In fact, in the early days, we were giving teachings to some of the oil and gas management that had been transferred across. "Can you speak to your growth in renewables in the coming year? Should we expect Q1, a similar Q1 year-over-year growth rate?" So the renewables market is still in a phase where it's quite lumpy. So we get, you'll get a round of CFD in the U.K. instance, and then a whole bunch of projects be contracted. So at the moment, it's coming in bits, in waves. So we won last year, the Seagreen project. I don't think we'll win something that big this year. Hopefully, the U.S. projects will be awarded towards the end of the year, and then in 2022, I think we'll see more big projects awarded.

So at the moment, it's a bit lumpy. It's quite hard to forecast a growth rate, a kind of sustainable growth rate. If we look at it on a quarterly basis, I mean, we don't normally give quarter by quarter guidance. But we did have a good pickup in revenue in renewables in Q1 compared to Q1 last year, and I think that will be sustained. Seagreen is the big driver of that, and that has been executed throughout 2021 and 2022. And we also have some projects called Kaskazi and HKZ, which we're executing this year and next year as well. So, I think Q2 on which should be decent quarters for renewables, judging by our backlog. Let's see. I think one last question, I think. What initiatives are you most excited about for Subsea?

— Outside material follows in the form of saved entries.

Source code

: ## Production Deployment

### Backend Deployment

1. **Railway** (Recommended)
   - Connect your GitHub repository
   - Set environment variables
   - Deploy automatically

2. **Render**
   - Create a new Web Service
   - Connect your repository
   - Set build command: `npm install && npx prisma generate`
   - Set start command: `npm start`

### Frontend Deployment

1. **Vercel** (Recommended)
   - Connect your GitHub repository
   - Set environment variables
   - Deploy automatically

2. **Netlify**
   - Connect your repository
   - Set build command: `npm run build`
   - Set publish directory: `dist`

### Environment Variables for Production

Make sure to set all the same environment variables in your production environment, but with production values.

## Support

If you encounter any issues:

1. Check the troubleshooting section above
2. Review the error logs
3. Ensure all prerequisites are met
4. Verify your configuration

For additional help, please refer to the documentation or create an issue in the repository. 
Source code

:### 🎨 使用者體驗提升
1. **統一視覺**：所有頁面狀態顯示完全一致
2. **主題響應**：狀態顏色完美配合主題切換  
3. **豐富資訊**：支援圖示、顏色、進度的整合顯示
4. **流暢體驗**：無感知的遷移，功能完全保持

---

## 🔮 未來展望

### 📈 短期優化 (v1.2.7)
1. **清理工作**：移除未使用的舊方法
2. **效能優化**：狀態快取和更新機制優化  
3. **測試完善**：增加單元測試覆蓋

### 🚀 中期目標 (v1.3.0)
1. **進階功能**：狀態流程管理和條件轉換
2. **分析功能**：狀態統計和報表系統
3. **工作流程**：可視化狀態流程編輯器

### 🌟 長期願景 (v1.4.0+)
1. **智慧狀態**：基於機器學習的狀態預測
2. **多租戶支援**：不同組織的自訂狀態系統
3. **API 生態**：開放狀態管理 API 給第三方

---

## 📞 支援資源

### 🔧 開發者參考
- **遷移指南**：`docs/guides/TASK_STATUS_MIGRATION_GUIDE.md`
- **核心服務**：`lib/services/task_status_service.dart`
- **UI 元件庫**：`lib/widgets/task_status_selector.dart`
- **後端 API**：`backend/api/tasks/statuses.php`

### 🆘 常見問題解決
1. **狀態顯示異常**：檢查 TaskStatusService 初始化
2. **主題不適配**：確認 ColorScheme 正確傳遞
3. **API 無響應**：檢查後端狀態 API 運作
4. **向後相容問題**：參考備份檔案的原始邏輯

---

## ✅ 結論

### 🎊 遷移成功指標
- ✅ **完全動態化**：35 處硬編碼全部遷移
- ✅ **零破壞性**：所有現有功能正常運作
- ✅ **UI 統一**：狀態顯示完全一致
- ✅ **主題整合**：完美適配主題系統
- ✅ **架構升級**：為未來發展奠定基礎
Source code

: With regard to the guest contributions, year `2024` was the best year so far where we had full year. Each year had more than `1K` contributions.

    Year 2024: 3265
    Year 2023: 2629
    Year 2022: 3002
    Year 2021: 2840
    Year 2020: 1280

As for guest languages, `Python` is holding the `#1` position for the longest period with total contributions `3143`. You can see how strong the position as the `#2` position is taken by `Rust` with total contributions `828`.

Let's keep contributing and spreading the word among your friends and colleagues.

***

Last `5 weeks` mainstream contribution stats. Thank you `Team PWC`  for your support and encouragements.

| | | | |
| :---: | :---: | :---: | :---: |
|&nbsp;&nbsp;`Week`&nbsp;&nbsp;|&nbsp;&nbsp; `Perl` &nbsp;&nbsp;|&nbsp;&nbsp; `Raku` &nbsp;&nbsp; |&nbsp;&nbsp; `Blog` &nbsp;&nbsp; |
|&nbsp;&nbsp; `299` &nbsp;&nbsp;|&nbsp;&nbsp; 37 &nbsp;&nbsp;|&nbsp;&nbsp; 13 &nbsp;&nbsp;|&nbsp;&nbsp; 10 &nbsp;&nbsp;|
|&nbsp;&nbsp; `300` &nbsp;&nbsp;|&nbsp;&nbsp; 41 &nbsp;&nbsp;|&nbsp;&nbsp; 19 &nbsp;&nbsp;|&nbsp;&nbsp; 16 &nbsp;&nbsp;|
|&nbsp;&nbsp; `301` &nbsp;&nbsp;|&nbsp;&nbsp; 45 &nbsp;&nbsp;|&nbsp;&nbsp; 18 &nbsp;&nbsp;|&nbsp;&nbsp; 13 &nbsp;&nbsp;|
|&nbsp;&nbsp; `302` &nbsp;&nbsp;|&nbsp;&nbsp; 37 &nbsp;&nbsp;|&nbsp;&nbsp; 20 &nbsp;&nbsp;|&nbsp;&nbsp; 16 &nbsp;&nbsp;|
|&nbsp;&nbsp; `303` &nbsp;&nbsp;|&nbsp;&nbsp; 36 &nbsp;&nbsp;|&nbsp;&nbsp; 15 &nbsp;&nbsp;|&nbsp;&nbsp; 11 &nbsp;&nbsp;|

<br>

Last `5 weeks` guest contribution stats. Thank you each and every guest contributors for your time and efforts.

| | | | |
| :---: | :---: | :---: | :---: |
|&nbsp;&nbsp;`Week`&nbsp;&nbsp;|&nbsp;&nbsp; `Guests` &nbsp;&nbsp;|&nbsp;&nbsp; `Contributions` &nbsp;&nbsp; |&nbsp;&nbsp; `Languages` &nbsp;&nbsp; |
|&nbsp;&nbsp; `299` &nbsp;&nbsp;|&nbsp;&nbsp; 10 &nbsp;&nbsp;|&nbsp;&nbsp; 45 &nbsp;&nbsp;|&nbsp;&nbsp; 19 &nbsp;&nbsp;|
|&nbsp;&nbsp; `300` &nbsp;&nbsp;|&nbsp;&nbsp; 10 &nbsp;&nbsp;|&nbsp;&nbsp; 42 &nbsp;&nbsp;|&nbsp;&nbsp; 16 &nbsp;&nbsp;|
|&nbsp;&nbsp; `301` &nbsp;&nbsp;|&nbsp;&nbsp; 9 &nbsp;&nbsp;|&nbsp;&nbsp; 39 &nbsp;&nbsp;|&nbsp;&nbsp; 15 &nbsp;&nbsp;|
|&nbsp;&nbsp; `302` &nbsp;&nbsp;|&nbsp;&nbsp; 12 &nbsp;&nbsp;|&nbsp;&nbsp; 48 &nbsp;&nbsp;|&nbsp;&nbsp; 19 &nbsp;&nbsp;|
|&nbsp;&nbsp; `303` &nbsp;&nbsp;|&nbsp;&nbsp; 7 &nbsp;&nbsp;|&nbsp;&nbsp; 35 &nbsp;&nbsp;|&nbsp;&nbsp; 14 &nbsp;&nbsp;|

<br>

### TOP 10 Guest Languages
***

I actually, I think the digitalization is one of the most exciting elements. It's not that it represents in itself a big revenue stream, but it's interesting to see how digital systems can be worked into oil fields, into the engineering, that allows clients to really optimize the whole maintenance of the field as well. And what's exciting about it is that as well as giving the clients the data for their field, at the same time, we're really building up a, basically a big data set of how fields work, yeah, how the fatigue life on pipelines, all, all kinds of things that go into the maintenance equation, which ultimately drive the engineering.

As we start to install these digital systems, we should basically go on a massive intel gathering exercise that really helps improve our own engineering. I don't think you'll see it as a separate revenue stream, but it's the things I'm most excited about. And I think that might be it. I've answered all the questions. We've got five minutes left, but hopefully you can see the slide with my details. If you have any other questions later, or if you want to chat through things in more detail offline, then do give me a call or an email, and we can continue the discussion. I will hand back to Deutsche.